Tim Miles was sitting in a big couch overlooking those fountains at Bellagio, autographing little souvenir basketballs. Guys with bottle service and fat wallets would be bidding on them later. He was sitting with Dr. J.
Miles probably was asking Julius Erving if he had any college eligibility left, because he was going to need help where he was going.
Nebraska is a football school if there ever was a football school, so much so that when Miles took the job there, the basketball team played in an arena named for Bob Devaney, who was a football coach.
But it was the Big Ten, and that was all that mattered.
The Big Ten is the Mount Rushmore of college sports. Mount Rushmore is only 330 miles from Doland, S.D., where Tim Miles was born. But coaching in the Big Ten? That was like climbing Everest for a guy from South Dakota.
Miles had built winning programs at Mayville State, at Southwest Minnesota State (hence the Mondale reference), at North Dakota State, which is in Fargo.
You can almost see Minneapolis from Fargo, or Iowa City, because the land is so flat. But it’s a quantum leap from the Summit Conference to the Big Ten. You’d need a catapult and Dr. J’s hang time to pull it off. So when Colorado State beckons, one beckons back.

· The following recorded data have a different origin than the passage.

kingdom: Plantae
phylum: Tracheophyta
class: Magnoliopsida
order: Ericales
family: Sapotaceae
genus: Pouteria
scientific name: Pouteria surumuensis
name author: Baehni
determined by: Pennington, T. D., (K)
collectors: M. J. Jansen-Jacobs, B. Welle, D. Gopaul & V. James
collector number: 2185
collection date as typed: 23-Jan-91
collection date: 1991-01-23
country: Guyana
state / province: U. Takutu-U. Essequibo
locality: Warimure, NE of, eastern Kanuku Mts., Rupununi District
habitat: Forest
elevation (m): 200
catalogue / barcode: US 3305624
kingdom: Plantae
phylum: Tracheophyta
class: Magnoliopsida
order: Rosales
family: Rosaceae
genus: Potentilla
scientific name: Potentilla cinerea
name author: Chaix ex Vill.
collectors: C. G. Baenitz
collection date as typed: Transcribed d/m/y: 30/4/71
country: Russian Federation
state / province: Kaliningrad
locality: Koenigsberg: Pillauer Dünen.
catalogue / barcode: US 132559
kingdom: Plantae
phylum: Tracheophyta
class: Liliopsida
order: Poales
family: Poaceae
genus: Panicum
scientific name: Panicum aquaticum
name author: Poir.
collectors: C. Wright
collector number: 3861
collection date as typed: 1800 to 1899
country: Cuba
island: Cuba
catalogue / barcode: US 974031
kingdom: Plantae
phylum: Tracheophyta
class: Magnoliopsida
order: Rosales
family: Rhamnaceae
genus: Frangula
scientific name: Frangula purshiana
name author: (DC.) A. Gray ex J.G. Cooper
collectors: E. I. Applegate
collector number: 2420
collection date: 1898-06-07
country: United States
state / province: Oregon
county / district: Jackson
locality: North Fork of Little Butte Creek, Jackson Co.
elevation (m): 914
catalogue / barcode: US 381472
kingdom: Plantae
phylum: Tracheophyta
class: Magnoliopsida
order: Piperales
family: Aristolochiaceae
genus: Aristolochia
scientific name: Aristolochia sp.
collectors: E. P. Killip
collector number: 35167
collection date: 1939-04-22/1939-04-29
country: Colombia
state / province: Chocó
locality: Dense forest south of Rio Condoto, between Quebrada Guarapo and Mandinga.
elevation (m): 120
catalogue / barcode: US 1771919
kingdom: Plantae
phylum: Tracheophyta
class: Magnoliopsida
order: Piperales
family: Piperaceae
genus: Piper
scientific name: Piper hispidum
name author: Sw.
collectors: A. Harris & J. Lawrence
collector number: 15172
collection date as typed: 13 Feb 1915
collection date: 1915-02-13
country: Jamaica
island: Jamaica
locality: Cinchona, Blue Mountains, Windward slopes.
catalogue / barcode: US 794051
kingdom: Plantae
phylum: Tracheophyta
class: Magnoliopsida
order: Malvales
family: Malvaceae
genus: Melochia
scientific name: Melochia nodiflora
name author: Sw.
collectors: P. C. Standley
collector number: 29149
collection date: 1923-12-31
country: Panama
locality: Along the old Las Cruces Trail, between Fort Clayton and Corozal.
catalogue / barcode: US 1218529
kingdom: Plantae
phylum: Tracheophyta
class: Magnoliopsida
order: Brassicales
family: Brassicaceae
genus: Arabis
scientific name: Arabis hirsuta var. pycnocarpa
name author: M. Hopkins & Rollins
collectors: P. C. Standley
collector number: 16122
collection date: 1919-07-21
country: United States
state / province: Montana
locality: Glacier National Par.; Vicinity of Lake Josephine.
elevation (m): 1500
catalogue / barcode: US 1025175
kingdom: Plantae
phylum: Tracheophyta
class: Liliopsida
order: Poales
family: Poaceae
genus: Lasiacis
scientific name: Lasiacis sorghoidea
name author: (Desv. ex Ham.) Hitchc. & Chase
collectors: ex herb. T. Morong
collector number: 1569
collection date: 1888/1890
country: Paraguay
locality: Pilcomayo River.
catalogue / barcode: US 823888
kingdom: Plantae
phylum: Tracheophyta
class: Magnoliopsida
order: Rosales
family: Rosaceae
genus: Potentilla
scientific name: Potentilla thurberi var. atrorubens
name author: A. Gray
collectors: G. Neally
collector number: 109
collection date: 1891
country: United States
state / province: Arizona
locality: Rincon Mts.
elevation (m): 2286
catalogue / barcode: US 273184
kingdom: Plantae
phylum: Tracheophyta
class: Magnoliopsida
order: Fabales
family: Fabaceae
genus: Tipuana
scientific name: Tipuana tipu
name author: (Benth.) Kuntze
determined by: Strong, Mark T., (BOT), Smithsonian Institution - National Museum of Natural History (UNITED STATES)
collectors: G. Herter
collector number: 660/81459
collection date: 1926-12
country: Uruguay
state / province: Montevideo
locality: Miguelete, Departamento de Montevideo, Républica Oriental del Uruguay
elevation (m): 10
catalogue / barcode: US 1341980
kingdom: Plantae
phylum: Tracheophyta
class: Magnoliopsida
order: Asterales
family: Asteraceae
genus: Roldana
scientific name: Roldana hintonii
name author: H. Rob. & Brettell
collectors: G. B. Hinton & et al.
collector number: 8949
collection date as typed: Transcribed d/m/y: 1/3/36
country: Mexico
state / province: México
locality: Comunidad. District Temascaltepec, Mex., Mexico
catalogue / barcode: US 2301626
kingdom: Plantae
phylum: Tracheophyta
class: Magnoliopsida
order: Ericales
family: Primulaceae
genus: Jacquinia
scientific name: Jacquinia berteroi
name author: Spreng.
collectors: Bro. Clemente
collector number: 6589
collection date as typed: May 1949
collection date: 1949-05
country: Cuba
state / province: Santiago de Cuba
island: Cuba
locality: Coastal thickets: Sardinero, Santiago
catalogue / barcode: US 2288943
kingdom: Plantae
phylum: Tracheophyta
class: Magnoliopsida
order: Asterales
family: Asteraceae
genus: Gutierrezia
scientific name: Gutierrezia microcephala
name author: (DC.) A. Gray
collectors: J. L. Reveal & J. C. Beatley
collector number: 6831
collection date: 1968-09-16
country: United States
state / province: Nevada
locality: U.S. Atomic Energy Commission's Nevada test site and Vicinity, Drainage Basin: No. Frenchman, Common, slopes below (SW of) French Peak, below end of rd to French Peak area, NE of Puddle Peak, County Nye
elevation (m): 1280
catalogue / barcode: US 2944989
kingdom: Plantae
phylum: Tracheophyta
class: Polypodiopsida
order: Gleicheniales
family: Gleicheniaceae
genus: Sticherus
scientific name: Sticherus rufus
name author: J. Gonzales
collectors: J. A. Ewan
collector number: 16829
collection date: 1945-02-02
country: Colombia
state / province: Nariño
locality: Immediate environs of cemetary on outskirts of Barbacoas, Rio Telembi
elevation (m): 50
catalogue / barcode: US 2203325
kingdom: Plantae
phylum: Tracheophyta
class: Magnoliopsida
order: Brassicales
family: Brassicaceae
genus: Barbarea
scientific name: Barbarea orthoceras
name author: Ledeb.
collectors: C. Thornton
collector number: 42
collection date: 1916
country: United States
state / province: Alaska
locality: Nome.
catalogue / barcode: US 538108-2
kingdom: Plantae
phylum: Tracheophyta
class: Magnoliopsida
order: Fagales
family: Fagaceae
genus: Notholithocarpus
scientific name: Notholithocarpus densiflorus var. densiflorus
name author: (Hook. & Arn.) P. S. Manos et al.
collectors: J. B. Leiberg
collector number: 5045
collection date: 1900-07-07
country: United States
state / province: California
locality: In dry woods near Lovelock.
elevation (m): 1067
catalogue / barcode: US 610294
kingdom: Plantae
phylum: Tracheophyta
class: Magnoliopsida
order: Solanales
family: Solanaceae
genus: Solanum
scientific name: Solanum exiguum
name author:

“If I was at the Big Ten Conference meeting five years ago, I would have been asking for that guy’s autograph, and that guy’s autograph, and that guy’s autograph,” Miles said in 2012 by the fountains. “It’s a little surreal.”
I had pretty much forgotten about Tim Miles until January, when I was shooting pool in a pub and they showed him giving instructions in the huddle. The sound was turned down on the TV, but you could tell from Miles’ expressions that it was a close game. You couldn’t tell the opponent. I figured it had to be Northwestern.
Nope. Nebraska was playing Michigan, and Michigan went all the way to the NCAA championship game last year.
Nebraska lost 71-70. But the Huskers beat Indiana twice this season, and they also beat other Big Ten teams noted for basketball, such as Ohio State and even Michigan State.
After Nebraska beat Ohio State and Huskers fans rushed the court, one asked Miles if he would pose for a “selfie.” Miles did, and it made the news back there, and guys blogged about it for days. There were tweets and retweets.
So now Nebraska, which is not known for basketball and never has won an NCAA Tournament game, is going to the dance for the first time in 16 years. The Huskers play Baylor on Friday in San Antonio. And now Larry the Cable Guy, who is from Nebraska, is posting messages on his Twitter account about the basketball coaching acumen of Tim Miles.
Only Larry the Cable Guy didn’t use the word “acumen.”
Larry seems confident, however, that Miles and the Huskers can Git-R-Done against Baylor.